• Working data
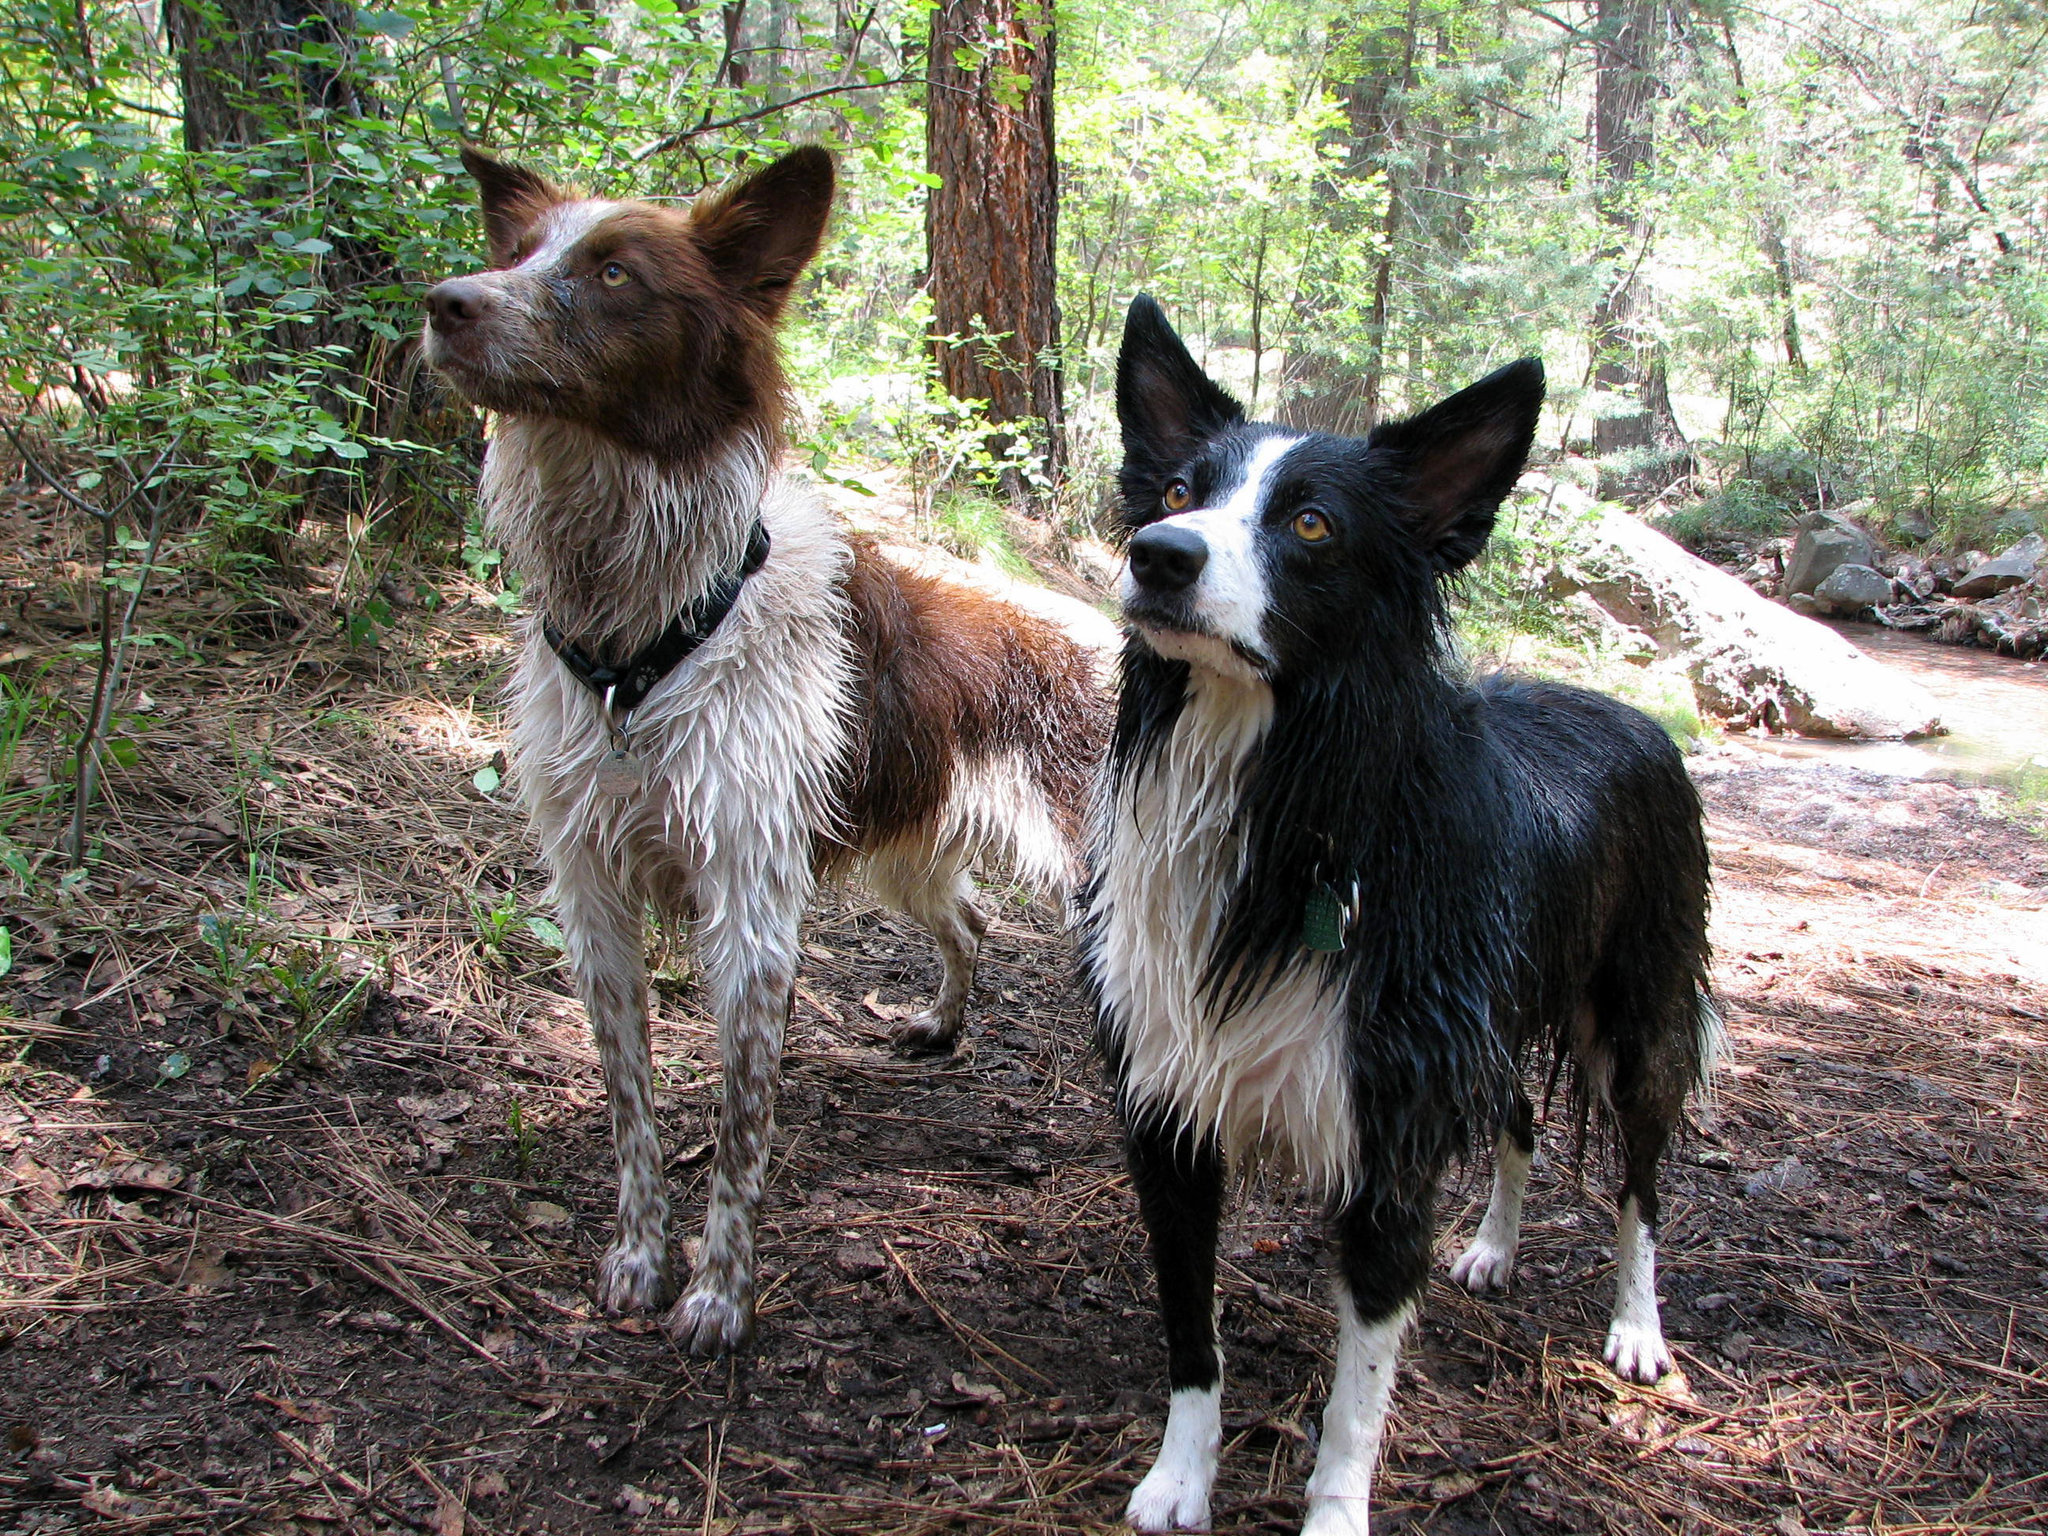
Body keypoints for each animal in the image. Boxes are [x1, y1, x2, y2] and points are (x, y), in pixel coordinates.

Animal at [417, 147, 1114, 1359]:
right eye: (518, 253)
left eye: (614, 273)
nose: (445, 303)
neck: (642, 643)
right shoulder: (595, 902)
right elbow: (634, 1112)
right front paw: (639, 1258)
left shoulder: (750, 911)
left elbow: (741, 1127)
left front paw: (719, 1293)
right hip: (903, 853)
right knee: (970, 925)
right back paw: (940, 1023)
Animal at [1081, 294, 1720, 1531]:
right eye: (1177, 492)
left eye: (1312, 525)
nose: (1158, 556)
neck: (1283, 806)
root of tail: (1637, 714)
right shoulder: (1167, 1115)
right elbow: (1192, 1337)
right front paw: (1179, 1479)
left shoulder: (1389, 1137)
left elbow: (1355, 1392)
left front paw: (1333, 1512)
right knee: (1518, 1121)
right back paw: (1492, 1249)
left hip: (1637, 1022)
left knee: (1641, 1183)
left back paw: (1635, 1327)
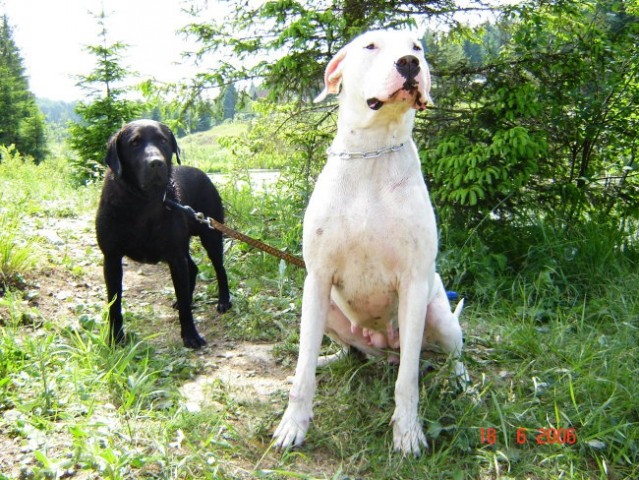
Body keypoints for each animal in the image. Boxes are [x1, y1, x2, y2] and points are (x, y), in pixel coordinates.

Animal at [96, 118, 231, 346]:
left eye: (163, 140)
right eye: (134, 143)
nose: (156, 163)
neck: (142, 202)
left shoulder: (175, 257)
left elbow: (185, 305)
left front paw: (191, 336)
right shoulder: (111, 258)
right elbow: (114, 304)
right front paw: (115, 338)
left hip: (211, 235)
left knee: (219, 269)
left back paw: (224, 301)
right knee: (193, 268)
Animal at [272, 28, 470, 456]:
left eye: (417, 47)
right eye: (370, 46)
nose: (409, 64)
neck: (373, 152)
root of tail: (384, 351)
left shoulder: (412, 285)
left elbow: (407, 382)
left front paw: (408, 433)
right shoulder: (317, 279)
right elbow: (301, 373)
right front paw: (293, 424)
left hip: (438, 315)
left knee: (453, 354)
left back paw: (460, 382)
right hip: (328, 310)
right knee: (348, 352)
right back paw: (332, 359)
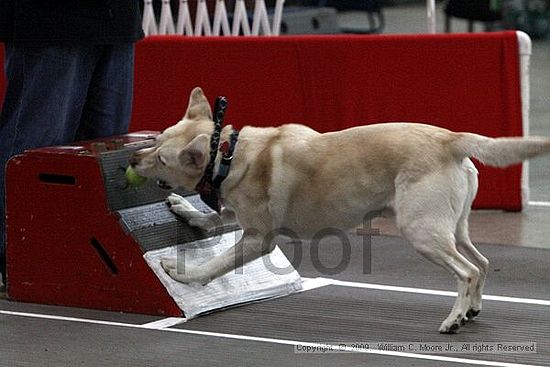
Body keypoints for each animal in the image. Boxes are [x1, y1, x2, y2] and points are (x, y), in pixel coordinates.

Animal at [133, 87, 550, 334]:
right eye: (156, 140)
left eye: (162, 158)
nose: (134, 159)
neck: (228, 155)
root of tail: (450, 138)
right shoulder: (240, 216)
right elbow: (213, 217)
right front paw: (185, 209)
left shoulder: (258, 239)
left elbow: (215, 264)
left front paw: (183, 275)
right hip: (453, 228)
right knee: (481, 263)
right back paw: (471, 311)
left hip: (422, 231)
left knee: (466, 272)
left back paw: (452, 320)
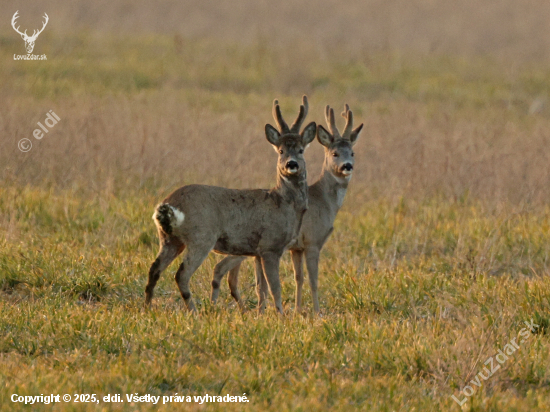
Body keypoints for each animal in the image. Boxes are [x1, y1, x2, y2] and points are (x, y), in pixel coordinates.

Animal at [146, 96, 320, 314]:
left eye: (300, 149)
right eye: (281, 151)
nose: (292, 164)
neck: (285, 204)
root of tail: (169, 205)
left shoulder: (257, 251)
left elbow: (261, 287)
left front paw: (261, 314)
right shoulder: (270, 245)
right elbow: (275, 287)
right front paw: (281, 315)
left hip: (169, 239)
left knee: (154, 269)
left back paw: (146, 308)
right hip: (201, 236)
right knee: (181, 275)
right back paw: (194, 312)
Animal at [213, 103, 364, 312]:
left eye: (352, 153)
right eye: (334, 153)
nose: (347, 166)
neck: (324, 201)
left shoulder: (296, 248)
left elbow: (298, 278)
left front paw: (298, 311)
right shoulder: (313, 241)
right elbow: (313, 280)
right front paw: (317, 313)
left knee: (233, 276)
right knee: (222, 270)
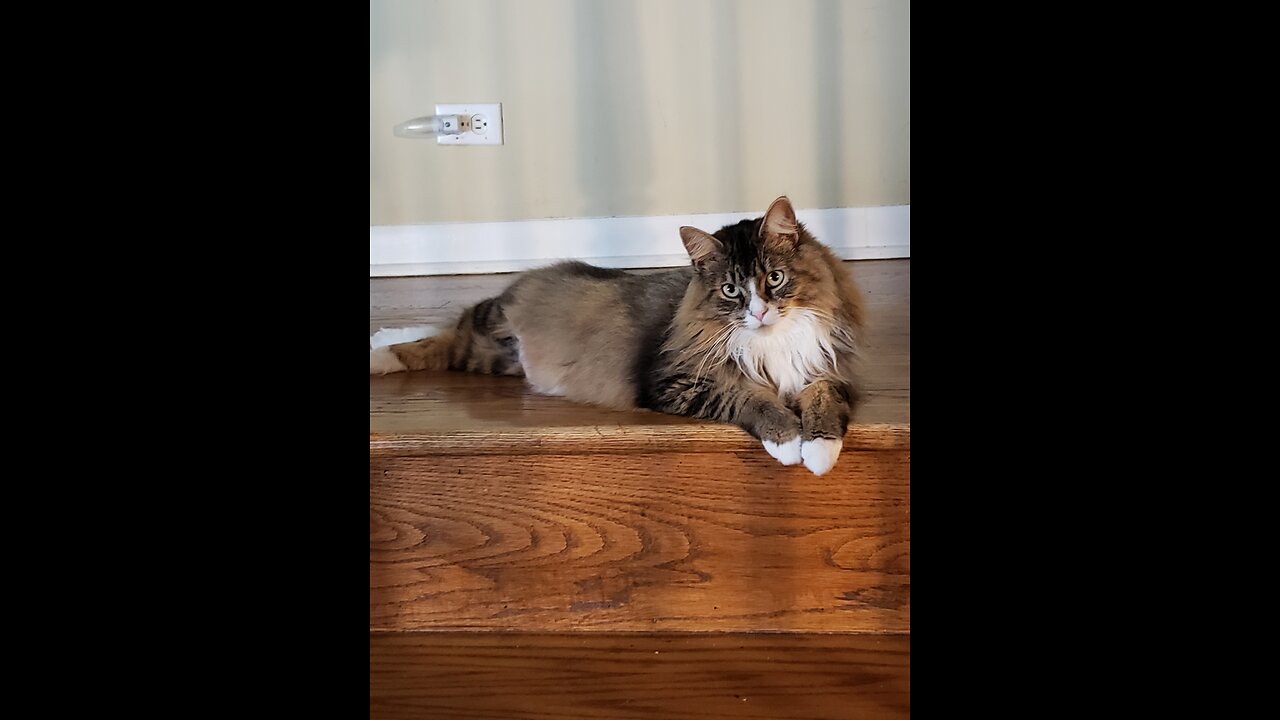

• What to work on
After dropping the pictures, please set down the lines from the beginning of the listing through the line containing "right knee: (1518, 1121)", both included, exactly as they stand.

• Final answer
Body keypoints for each animal in the image. Boxes are [x1, y1, x2, y2] and points are (x, y), in pixel coordinates.

Animal at [417, 147, 1114, 1359]:
right eye: (518, 253)
left eye: (614, 273)
nose: (445, 303)
neck: (642, 643)
right shoulder: (595, 902)
right elbow: (634, 1112)
right front paw: (639, 1258)
left shoulder: (750, 911)
left elbow: (741, 1127)
left front paw: (719, 1293)
right hip: (903, 853)
right knee: (970, 925)
right back paw: (940, 1023)
Animal at [1081, 294, 1720, 1531]:
right eye: (1177, 492)
left eye: (1312, 525)
nose: (1158, 556)
neck: (1283, 806)
root of tail: (1637, 714)
right shoulder: (1167, 1115)
right elbow: (1192, 1337)
right front paw: (1179, 1479)
left shoulder: (1389, 1137)
left elbow: (1355, 1392)
left front paw: (1333, 1512)
right knee: (1518, 1121)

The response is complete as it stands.